§ **Exercise passage**
»»

The Kramdenization of Comics
I’ve see it in my Twitter feed every day for what seems like months. It’s a solicitation for comics artists to enter a contest that’s being run by an organization that’s breathlessly touting FREE comics on the Web(!)
And, right on cue, we have anxious cartoonists exalting this as the Next Big Thing. They’re frantically assembling their submissions and doubtlessly dreaming of the five-digit payday.
If it weren’t so damned pathetic, it would be funny.
Once again, many of us are thrust into the role of Jackie Gleason’s legendary character Ralph Kramden, whose get-rich-quick schemes provided comedy gold for The Honeymooners. And — more often than not — comedy gold is the only reward waiting at the end of the rainbow for cartoonists who keep falling for the same old come-ons time after time after time.
This has been going on since the beginning of webomics: Platinum Studios, Zuda, Tapastic, InkBlazers, LINE Webtoons, etc. They all had different approaches — and I’ll concede that some were arguably better than others — but they all had something in common. They all promised to deliver readers and money to cartoonists.
But have they? Has any of these ventures provided a livable income to a significant number creators for more than a year or two? If there is, I’m unaware of it. What I do see is a mass stampede of Ralph Kramdens running from one gimmick to the next. Who is making money on all of this? There seems to be an awful lot of venture capital being thrown around. But is it going into the pockets of creators?
Take InkBlazers (neé MangaMagazine) as a recent case study. They made this announcement a few weeks ago:
We have been trying to find a path for Inkblazers and unfortunately we have reached a point where we can no longer financially support the continuation of the site which cost us upwards of $65,000USD a month.
Why did InkBlazers fail? It doesn’t seem to be for a lack of funding. They seeded their company with a million dollars in 2012. Heck, just a few months ago, the Asia-Pacific Economic Cooperation was touting it as a success story! And the most recent annual report filed by Social Octopus Inc. (the company that owns Ink Blazers) looks awfully healthy, too.
So what happened?
I don’t honestly know. What I do know is that none of the above have delivered on their promises over the long haul. Will Tapastic fall in 2015? Will LINEtoons outlast 2016? It’s way too early to tell. But there’s a definite pattern, here. And it’s not particularly pleasant for the Ralph Kramdens among us.
Come on… what’s the harm?
Hey… if one of these organizations gives you ten dollars, that’s ten dollars you didn’t have, right?
I’ve written about the dangers of that mindset before. If you haven’t read it, it’s worth a look.

««

§ **Work item A**
Reproduce the Kramdenization of Comics passage from "Hey… if one" to "worth a look.".
§ **Work item B**
Carry on writing the Kramdenization of Comics passage from its last sentence.

§ **Data to examine**

»»

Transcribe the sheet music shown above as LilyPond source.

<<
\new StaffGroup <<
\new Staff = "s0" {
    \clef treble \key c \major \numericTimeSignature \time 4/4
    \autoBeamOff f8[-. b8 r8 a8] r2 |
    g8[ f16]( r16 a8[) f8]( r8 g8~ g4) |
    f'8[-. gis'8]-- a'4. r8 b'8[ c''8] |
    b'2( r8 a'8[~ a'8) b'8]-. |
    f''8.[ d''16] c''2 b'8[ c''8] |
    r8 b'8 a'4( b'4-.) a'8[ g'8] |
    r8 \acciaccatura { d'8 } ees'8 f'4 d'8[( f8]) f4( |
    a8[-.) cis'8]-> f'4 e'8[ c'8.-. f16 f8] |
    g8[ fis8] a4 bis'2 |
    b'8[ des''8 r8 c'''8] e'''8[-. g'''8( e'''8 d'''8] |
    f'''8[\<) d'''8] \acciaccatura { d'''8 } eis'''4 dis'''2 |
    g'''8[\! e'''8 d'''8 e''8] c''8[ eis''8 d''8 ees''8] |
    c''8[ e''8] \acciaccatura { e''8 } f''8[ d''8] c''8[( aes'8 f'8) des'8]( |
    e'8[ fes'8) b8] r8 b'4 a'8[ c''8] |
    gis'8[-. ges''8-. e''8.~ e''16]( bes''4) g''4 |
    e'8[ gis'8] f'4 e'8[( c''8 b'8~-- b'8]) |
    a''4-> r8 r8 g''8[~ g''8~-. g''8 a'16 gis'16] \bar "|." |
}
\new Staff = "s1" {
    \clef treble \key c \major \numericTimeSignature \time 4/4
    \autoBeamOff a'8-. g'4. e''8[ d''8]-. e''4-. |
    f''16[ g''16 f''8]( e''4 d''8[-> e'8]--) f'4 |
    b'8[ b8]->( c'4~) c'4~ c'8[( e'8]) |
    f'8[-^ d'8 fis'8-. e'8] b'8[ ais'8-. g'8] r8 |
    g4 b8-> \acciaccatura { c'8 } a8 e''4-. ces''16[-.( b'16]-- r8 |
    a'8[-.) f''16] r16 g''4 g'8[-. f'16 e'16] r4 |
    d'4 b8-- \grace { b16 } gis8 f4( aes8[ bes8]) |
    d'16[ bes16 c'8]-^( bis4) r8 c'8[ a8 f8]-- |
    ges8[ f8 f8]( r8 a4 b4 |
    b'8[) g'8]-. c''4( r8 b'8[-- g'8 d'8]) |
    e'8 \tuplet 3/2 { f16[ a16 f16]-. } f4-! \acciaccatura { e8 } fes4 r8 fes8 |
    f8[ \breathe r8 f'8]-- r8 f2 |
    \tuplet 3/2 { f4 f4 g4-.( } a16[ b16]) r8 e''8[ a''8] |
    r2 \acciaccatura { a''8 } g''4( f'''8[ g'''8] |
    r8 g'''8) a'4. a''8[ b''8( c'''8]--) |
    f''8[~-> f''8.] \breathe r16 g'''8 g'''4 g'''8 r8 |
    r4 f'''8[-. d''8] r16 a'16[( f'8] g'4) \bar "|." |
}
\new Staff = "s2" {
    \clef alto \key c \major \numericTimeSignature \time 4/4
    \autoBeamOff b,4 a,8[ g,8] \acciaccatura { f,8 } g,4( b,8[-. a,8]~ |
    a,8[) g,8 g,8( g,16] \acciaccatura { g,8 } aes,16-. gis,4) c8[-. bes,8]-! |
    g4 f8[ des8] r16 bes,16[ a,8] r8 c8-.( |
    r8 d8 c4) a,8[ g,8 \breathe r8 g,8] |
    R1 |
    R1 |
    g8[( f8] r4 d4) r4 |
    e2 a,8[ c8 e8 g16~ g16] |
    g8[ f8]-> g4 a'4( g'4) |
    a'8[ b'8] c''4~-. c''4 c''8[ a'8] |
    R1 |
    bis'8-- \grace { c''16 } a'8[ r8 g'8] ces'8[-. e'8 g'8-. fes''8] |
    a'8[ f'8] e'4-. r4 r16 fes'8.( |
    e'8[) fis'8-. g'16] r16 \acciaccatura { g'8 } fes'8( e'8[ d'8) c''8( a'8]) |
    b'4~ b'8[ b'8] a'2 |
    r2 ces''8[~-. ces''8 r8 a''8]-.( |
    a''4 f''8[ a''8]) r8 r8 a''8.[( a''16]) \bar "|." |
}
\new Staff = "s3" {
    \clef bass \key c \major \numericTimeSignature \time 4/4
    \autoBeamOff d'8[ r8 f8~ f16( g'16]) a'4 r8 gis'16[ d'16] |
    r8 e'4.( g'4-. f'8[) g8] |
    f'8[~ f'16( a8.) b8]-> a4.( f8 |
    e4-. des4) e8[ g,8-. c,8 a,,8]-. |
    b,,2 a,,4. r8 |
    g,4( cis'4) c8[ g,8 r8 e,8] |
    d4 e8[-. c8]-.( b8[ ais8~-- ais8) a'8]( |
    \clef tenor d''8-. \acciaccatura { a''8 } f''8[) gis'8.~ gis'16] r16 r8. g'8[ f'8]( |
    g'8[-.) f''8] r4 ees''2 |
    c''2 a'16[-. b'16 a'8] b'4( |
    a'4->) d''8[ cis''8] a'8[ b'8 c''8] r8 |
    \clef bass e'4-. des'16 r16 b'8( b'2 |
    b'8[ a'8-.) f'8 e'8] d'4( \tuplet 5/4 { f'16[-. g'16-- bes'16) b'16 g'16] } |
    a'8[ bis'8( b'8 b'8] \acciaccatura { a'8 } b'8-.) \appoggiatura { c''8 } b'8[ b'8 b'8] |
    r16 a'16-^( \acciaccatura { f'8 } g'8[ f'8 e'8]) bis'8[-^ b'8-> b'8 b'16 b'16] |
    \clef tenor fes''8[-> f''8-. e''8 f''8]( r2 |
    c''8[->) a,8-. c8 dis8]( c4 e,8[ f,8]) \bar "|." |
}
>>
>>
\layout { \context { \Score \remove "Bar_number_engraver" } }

««

§ **Task result A**
Hey… if one of these organizations gives you ten dollars, that’s ten dollars you didn’t have, right?
I’ve written about the dangers of that mindset before. If you haven’t read it, it’s worth a look.

§ **Task result B**
But let’s get down to brass tacks.
And it all boils down to the same concept: While you’re chasing after this contest… and then the next one… and then the one after that… what you’re not doing is concentrating on building your own business. Now, contrast the track records of the InkBlazers of the world with the track records of the people who have run their webcomics as their own small businesses.
Which method has elevated more creators to the status of full-time creative professionals?
Did Zuda? Did Ink Blazers? Did Platinum Studios?
Worse yet. When these organizations go down the tubes, what happens to the creators who signed on to Live the Dream? Their primary source of income vanishes. They have little or no efficient way of directing the readers they did generate to a new URL. If they haven’t launched their own site, they lose SEO and PageRank. And if they have, I’ll argue that their SEO/PageRank has suffered from neglect. Will they convert on the mindshare they’ve earned among a certain audience? In other words, will their readers immediately seek them out in a new location? Or will those readers simply shrug — knocked out of their daily routine — and move on to something else?
What do you have to lose? How about TIME?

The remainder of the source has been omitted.